CISA Thorium, a framework used for malware analysis, contains a vulnerability (CVE-2025-35434) where it fails to validate TLS certificates when connecting to Elasticsearch. The vulnerability was discovered and disclosed in September 2025, affecting all versions of CISA Thorium prior to version 1.1.2. This security flaw is classified as CWE-295 (Improper Certificate Validation) (NVD, CSAF).

The vulnerability stems from improper certificate validation in the TLS connection process to Elasticsearch services. The issue has been assigned a CVSS v3.1 base score of 4.2 (MEDIUM) with a vector string of CVSS:3.1/AV:A/AC:H/PR:N/UI:N/S:U/C:L/I:L/A:N, indicating adjacent network attack vector with high attack complexity. The vulnerability requires no privileges or user interaction and can potentially impact both confidentiality and integrity at a low level (NVD).

An unauthenticated attacker with access to a Thorium cluster could potentially impersonate the Elasticsearch service due to the lack of proper TLS certificate validation. This could lead to unauthorized access to data and potential manipulation of information flowing between Thorium and Elasticsearch (CSAF).

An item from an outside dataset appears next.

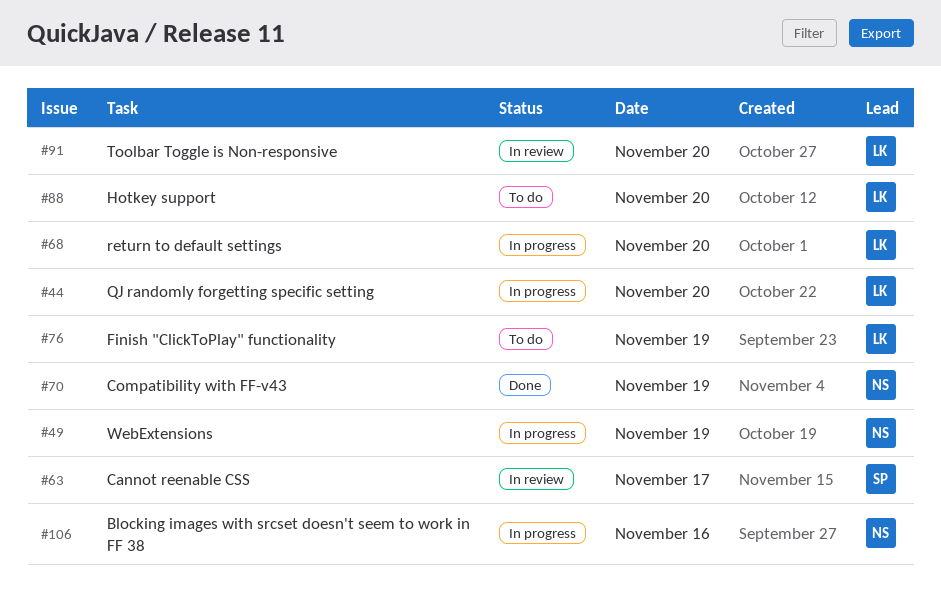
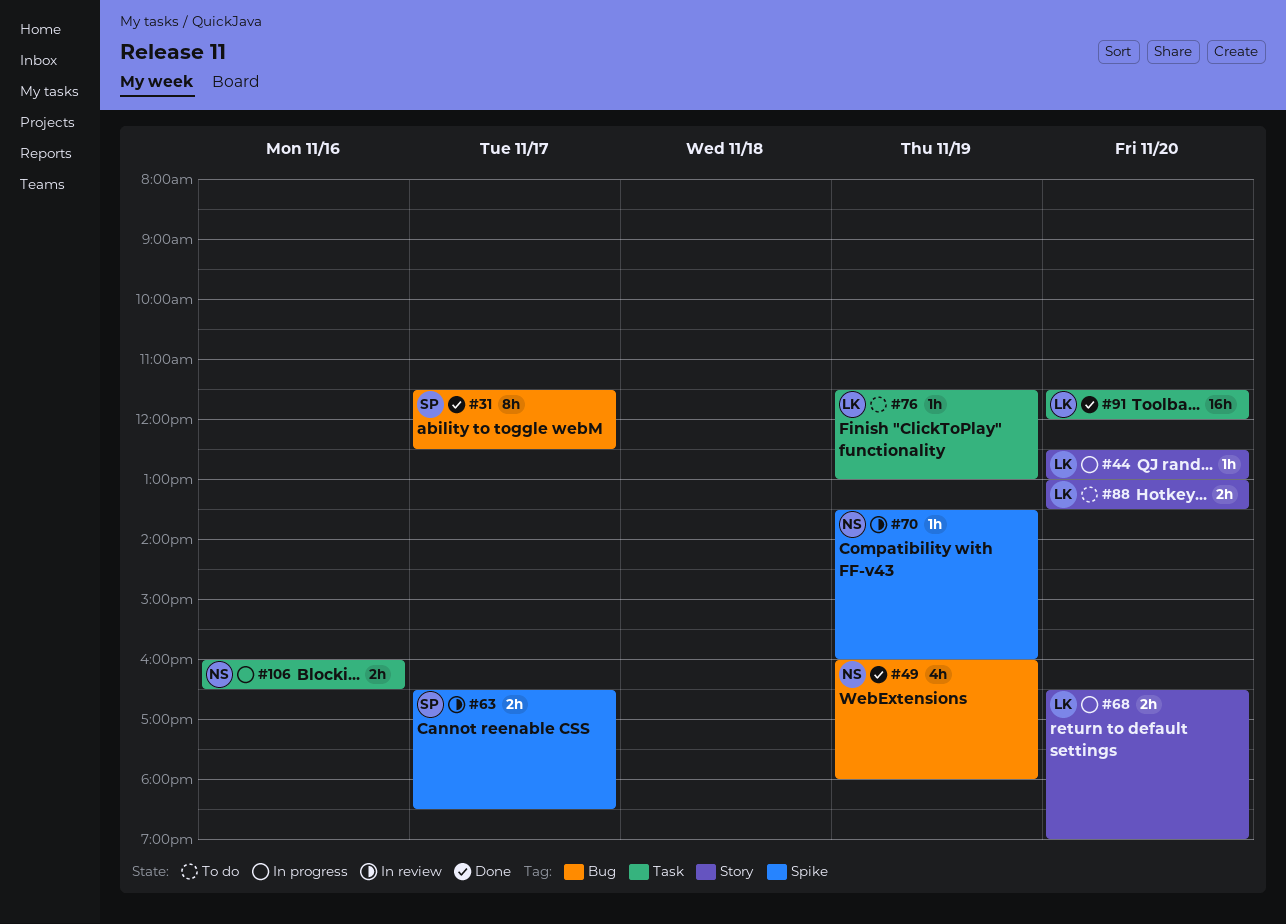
#31: none -> present
#49, status: In progress -> Done
#70, status: Done -> In review
#91, status: In review -> Done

The vulnerability has been fixed in CISA Thorium version 1.1.2. Organizations using affected versions should upgrade to version 1.1.2 or later to address this security issue. The fix implements proper TLS certificate validation for Elasticsearch connections (Release Notes).

The vulnerability was discovered and reported by OpenAI Security Research, demonstrating ongoing security research efforts in the field of malware analysis tools. The fix was promptly implemented by the CISA Thorium development team, showing their commitment to maintaining security in their software (CSAF).